Rangement
par Ploum le 2007-07-01
C’est décidé, aujourd’hui, je range ! Non, sans déconner, aujourd’hui, je range vraiment. Pas le petit rangement de tapette, le rangement qui sera définitif, je vais vraiment trouver une place à chaque chose et je vivrai dans un appartement ordonné.
Enfin, c’est généralement comme ça que commence une frénésie de rangement. Tout motivé, le sourire aux lèvres, on vide toutes les étagères et on fait une énorme pile de « choses » au milieu de la pièce. Du balai ! De l’air ! De l’espace !
Après un quart d’heure de ce régime, je contemple satisfait les étagères, les meubles, les tables, les bureaux, vierges de tout papier, de toute affaire. Un immense sentiment de fierté m’envahit. La première partie du rangement est faite. Je soufflerais bien avant la prochaine demi-dalle (J’ai la demi-dalle en pente, vous pouvez pas comprendre).

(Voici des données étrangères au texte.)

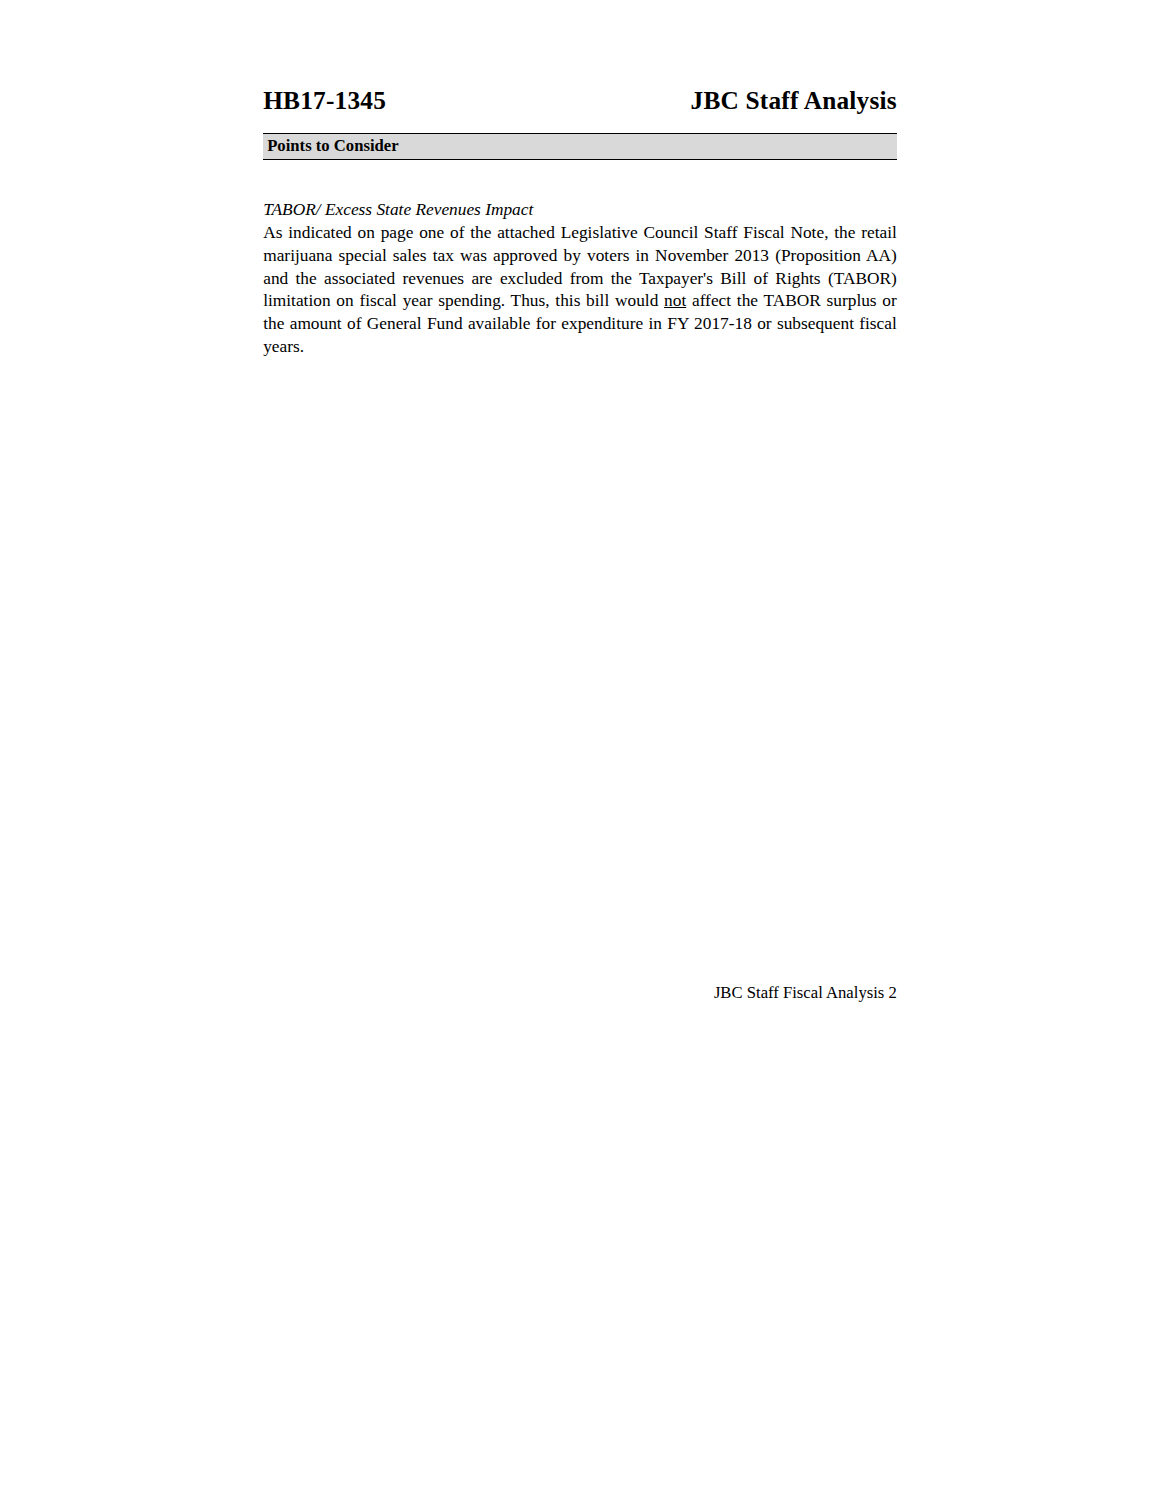HB17-1345 JBC Staff Analysis
Points to Consider
TABOR/ Excess State Revenues Impact
As indicated on page one of the attached Legislative Council Staff Fiscal Note, the retail marijuana special sales tax was approved by voters in November 2013 (Proposition AA) and the associated revenues are excluded from the Taxpayer's Bill of Rights (TABOR) limitation on fiscal year spending. Thus, this bill would not affect the TABOR surplus or the amount of General Fund available for expenditure in FY 2017-18 or subsequent fiscal years.
JBC Staff Fiscal Analysis 2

Et puis j’aperçois alors le tas, le monticule, l’Everest qui se dresse au milieu de la pièce jusqu’à la hauteur de ma taille. Soupir. Bon, il ne me reste plus qu’à trier ça. La demi-dalle suivante quoi…
À chaque rangement c’est pareil : je décide de réserver une étagère, une place particulière pour un usage précis avant de me rendre compte que la toute grande majorité de mon tas ne rentre dans aucune de ces catégories. Si seulement je pouvais me contenter d’assigner des tags. Bienvenue dans ma chambre 2.0.
Retour à la réalité. Avec un courage sans limite, je me résigne à jeter à la poubelle deux feuilles de papier qui dépassent du tas. Oui, vous entendez bien : 2 pages ! Tout de suite, je gagne de la place, je me sens plus à l’aise. C’est très difficile de se séparer comme ça d’une page d’un syllabus de thermodynamique ainsi que d’une page quadrillée contenant 2 numéros de téléphone (sans les noms). J’hésite à les classer. C’est vrai, ça pourrait toujours servir après tout.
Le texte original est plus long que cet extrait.